Coolant speed needs to be fast enough to have a
turbulent boundary layer while staying under the cavitation
speed of the water pump. At slower speeds, flow is laminar. In laminar flow,
Newtonian fluids that come in contact with a surface exhibit a characteristic
velocity profile. The fluid layer that is in contact with surface has zero
velocity. The velocity increases from zero to freestream as you move away from
the surface. Laminar flowing or standing water is a poor thermal conductor
(actually it's a pretty decent insulator). Refer to:
http://www.engineeringtoolbox....ductivity-d_429.htmlThe thermal conductivity ( in units of k - W/(m.K) ) of a cast iron 351C block
is 55. The conductivity of carbon steel coolant pipes is 43 while an aluminum
radiator is 205 and a copper one is 401. Water is several orders of magnitude
lower at 0.58. Thermodynamics are driven by temperature differentials.
The greater the temperature differential, the more effective the cooling.
Increasing the speed of the coolant flow so that it has a turbulent boundary
layer introduces mixing which carries higher temperature coolant from the
center of the tube to contact the lower temperature surface, providing better
thermal transfer between the coolant and the tube surface.
Dual pass radiators double the path length so velocity is
also doubled. Smaller diameter pipes also increase velocity. This is done to
promote a turbulent boundary layer for increased cooling. Also, once a coolant
reaches a certain temperature (it's pressure corrected vapor point), it no
longer absorbs additional heat and, as it approaches that temperature, it
picks up heat at an increasingly slower rate. Slow coolant speed leads to
localized hot spots and boiling in places like cylinder head passages near
exhaust ports.
Dan Jones

| PROVIDED MATERIAL |
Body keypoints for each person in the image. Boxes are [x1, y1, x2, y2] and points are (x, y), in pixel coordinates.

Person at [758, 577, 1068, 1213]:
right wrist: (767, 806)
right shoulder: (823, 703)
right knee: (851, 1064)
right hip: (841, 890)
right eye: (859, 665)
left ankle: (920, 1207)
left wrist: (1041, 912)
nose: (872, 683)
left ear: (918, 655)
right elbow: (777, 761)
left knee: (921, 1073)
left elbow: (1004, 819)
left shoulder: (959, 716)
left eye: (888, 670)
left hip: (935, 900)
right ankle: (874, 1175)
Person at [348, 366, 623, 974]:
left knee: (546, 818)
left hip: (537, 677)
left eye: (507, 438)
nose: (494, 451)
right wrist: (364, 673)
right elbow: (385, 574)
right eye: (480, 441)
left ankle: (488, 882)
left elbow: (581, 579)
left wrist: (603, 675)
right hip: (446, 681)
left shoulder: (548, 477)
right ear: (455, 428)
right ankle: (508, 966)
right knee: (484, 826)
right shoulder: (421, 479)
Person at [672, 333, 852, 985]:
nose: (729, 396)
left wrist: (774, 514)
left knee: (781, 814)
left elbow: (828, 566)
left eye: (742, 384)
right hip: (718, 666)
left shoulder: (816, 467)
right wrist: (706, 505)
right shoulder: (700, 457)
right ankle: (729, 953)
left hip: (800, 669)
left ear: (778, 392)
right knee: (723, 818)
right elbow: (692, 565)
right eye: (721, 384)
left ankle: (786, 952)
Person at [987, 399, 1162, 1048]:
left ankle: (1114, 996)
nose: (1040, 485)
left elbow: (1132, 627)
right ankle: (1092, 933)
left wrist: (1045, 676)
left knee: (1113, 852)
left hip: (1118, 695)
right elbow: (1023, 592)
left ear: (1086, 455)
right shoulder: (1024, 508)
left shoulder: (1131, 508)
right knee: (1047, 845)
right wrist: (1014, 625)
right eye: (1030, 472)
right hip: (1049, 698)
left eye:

| ACTIVITIES |
1. Quote the coolant speed post from "Coolant speed needs" up to and including "by temperature differentials.".
2. List each material whose thermal conductivity the coolant speed post gives, along with its stated value.
These rows were taken from a separate source.

| RESPONSES PER TASK |
1.
Coolant speed needs to be fast enough to have a
turbulent boundary layer while staying under the cavitation
speed of the water pump. At slower speeds, flow is laminar. In laminar flow,
Newtonian fluids that come in contact with a surface exhibit a characteristic
velocity profile. The fluid layer that is in contact with surface has zero
velocity. The velocity increases from zero to freestream as you move away from
the surface. Laminar flowing or standing water is a poor thermal conductor
(actually it's a pretty decent insulator). Refer to:
http://www.engineeringtoolbox....ductivity-d_429.htmlThe thermal conductivity ( in units of k - W/(m.K) ) of a cast iron 351C block
is 55. The conductivity of carbon steel coolant pipes is 43 while an aluminum
radiator is 205 and a copper one is 401. Water is several orders of magnitude
lower at 0.58. Thermodynamics are driven by temperature differentials.

2.
- Cast iron (351C block): 55
- Carbon steel (coolant pipes): 43
- Aluminum (radiator): 205
- Copper (radiator): 401
- Water: 0.58